Avrupa'da beklentiler ikinci seçeneğe yönelik. Alman Hrıstiyan Sosyal Birlik Partisi’nden (CSU) Avrupa Parlamentosu üyesi Markus Ferber değişen bir şey olmayacağı görüşünde.
“Diğer Portekiz ve İrlanda’daki seçim kampanyalarından da edindiğimiz deneyim, adayların müzakerelerin yenilenmesi talebinde bulunmuş olmaları. Hepsiyle de yeniden müzakere edildi ama hiçbirşey değişmedi. Dolayısıyla ben oldukça rahatım. Çünkü seçim öncesi ile seçim sonrası farklıdır.”
Ferber, Tsipras’ın borçların büyük bölümünün silinmesi talebini ise gerçekçi bulmuyor:
“Borç silme kısa vadede Yunanistan’ı rahatlatacak bir önlem. Ama uzun vadede mali piyasaların güvenini artırmayacaktır. Yani Yunanistan bu durumda uzun vadede AB’nin dayanışmasına bağımlı olacak ve mali piyasalara geri dönüşü zorlaşacaktır. Kurtarma şemsiyelerinin ödevi bu değil. Şemsiyelerin ülkenin kendi ayakları üzerinde durmasına yardım etmesi gerekir. Dolayısıyla borç silme piyasalara verilmiş yanlış bir işaret olur.”
"Borç silinmesi söz konusu değil"
Euro Bölgesi Başkanı Hollanda Maliye Bakanı Jeroen Dijsselbloem de seçim öncesinde Der Spiegel’e verdiği demeçte, “Ekonomisi ve kamu harcamalarında finansmana ihtiyacı olan her ülke koşullara uymak zorundadır.

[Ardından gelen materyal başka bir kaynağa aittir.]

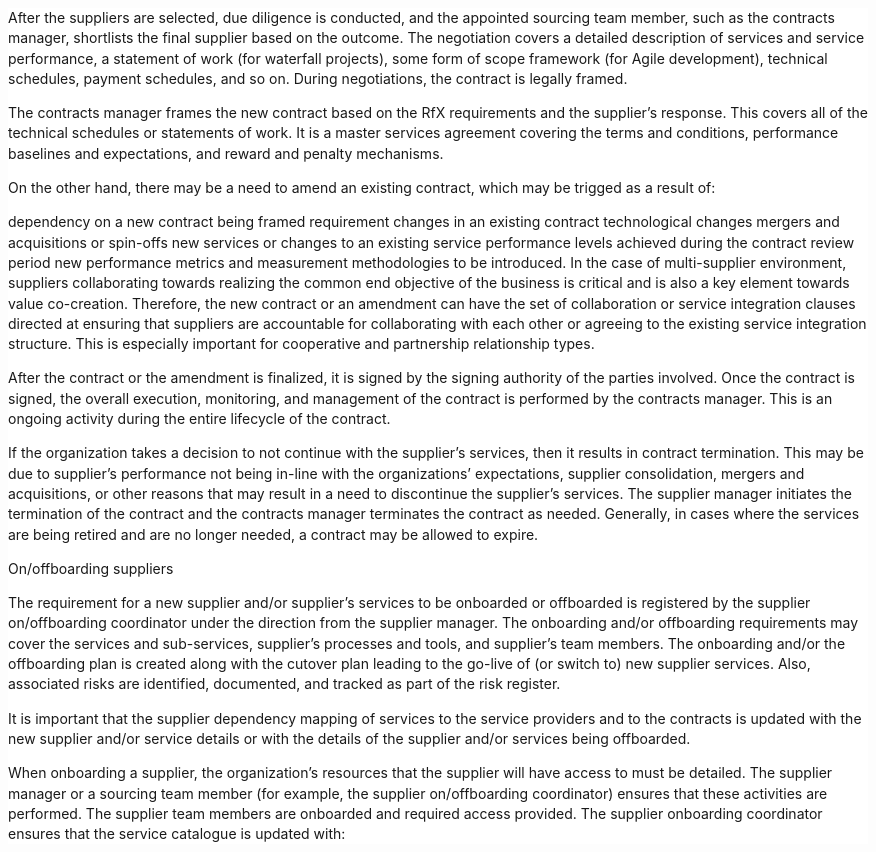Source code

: After the suppliers are selected, due diligence is conducted, and the appointed sourcing team member, such as the contracts manager, shortlists the final supplier based on the outcome. The negotiation covers a detailed description of services and service performance, a statement of work (for waterfall projects), some form of scope framework (for Agile development), technical schedules, payment schedules, and so on. During negotiations, the contract is legally framed.

The contracts manager frames the new contract based on the RfX requirements and the supplier’s response. This covers all of the technical schedules or statements of work. It is a master services agreement covering the terms and conditions, performance baselines and expectations, and reward and penalty mechanisms.

On the other hand, there may be a need to amend an existing contract, which may be trigged as a result of:

dependency on a new contract being framed
requirement changes in an existing contract
technological changes
mergers and acquisitions or spin-offs
new services or changes to an existing service
performance levels achieved during the contract review period
new performance metrics and measurement methodologies to be introduced.
In the case of multi-supplier environment, suppliers collaborating towards realizing the common end objective of the business is critical and is also a key element towards value co-creation. Therefore, the new contract or an amendment can have the set of collaboration or service integration clauses directed at ensuring that suppliers are accountable for collaborating with each other or agreeing to the existing service integration structure. This is especially important for cooperative and partnership relationship types.

After the contract or the amendment is finalized, it is signed by the signing authority of the parties involved. Once the contract is signed, the overall execution, monitoring, and management of the contract is performed by the contracts manager. This is an ongoing activity during the entire lifecycle of the contract.

If the organization takes a decision to not continue with the supplier’s services, then it results in contract termination. This may be due to supplier’s performance not being in-line with the organizations’ expectations, supplier consolidation, mergers and acquisitions, or other reasons that may result in a need to discontinue the supplier’s services. The supplier manager initiates the termination of the contract and the contracts manager terminates the contract as needed. Generally, in cases where the services are being retired and are no longer needed, a contract may be allowed to expire.

On/offboarding suppliers

The requirement for a new supplier and/or supplier’s services to be onboarded or offboarded is registered by the supplier on/offboarding coordinator under the direction from the supplier manager. The onboarding and/or offboarding requirements may cover the services and sub-services, supplier’s processes and tools, and supplier’s team members. The onboarding and/or the offboarding plan is created along with the cutover plan leading to the go-live of (or switch to) new supplier services. Also, associated risks are identified, documented, and tracked as part of the risk register.

It is important that the supplier dependency mapping of services to the service providers and to the contracts is updated with the new supplier and/or service details or with the details of the supplier and/or services being offboarded.

When onboarding a supplier, the organization’s resources that the supplier will have access to must be detailed. The supplier manager or a sourcing team member (for example, the supplier on/offboarding coordinator) ensures that these activities are performed. The supplier team members are onboarded and required access provided. The supplier onboarding coordinator ensures that the service catalogue is updated with:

Atina’daki yeni hükümetin de her halükarda Euro Bölgesi desteğine ihtiyacı olacaktır” demişti.
Syriza tarafından katı tasarruf politikalarının baş sorumlusu olarak görülen Almanya Başbakanı Angela Merkel de Yunanistan’ın Euro Bölgesi’nde kalmasından yana. Ancak Tsipras’ın talep ettiği borç silme, Euro Bölgesi’ndeki vergi mükelleflerinin Yunanistan’ın borçlarını üstlenmesi anlamına gelecek. Almanya Maliye Bakanı Wolfgang Schaeuble de seçim öncesinde borç silmenin söz konusu olmayacağını belirterek, “Yunanistan 320 milyar euroluk borcunu ödeyemez duruma düşerse Euro Bölgesi’nden çıkması kaçınılmaz olur” demişti.

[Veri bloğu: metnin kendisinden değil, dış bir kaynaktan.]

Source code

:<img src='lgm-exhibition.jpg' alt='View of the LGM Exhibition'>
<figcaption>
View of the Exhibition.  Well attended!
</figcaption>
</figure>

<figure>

Alman Endüstri ve Ticaret Odaları Birliği dış ticaret uzmanı Volker Treier, Euro Bölgesi’nden çıkmanın beş yıllık kriz döneminin ardından toparlanma işaretleri veren Yunan ekonomik büyümesini yok edeceği uyarısında bulunuyor:
“Yunanistan’ın Euro Bölgesi’nden çıkışı bugün en azından teorik olarak olasılık dâhilinde. Ama bu teorik bir tartışma. Bunu ne Yunanistan ne de Euro Bölgesi istiyor. Bu ancak kendi baskı metotlarıyla gelen Bay Tsipras’a karşı kullanılabilecek bir baskı aracı.”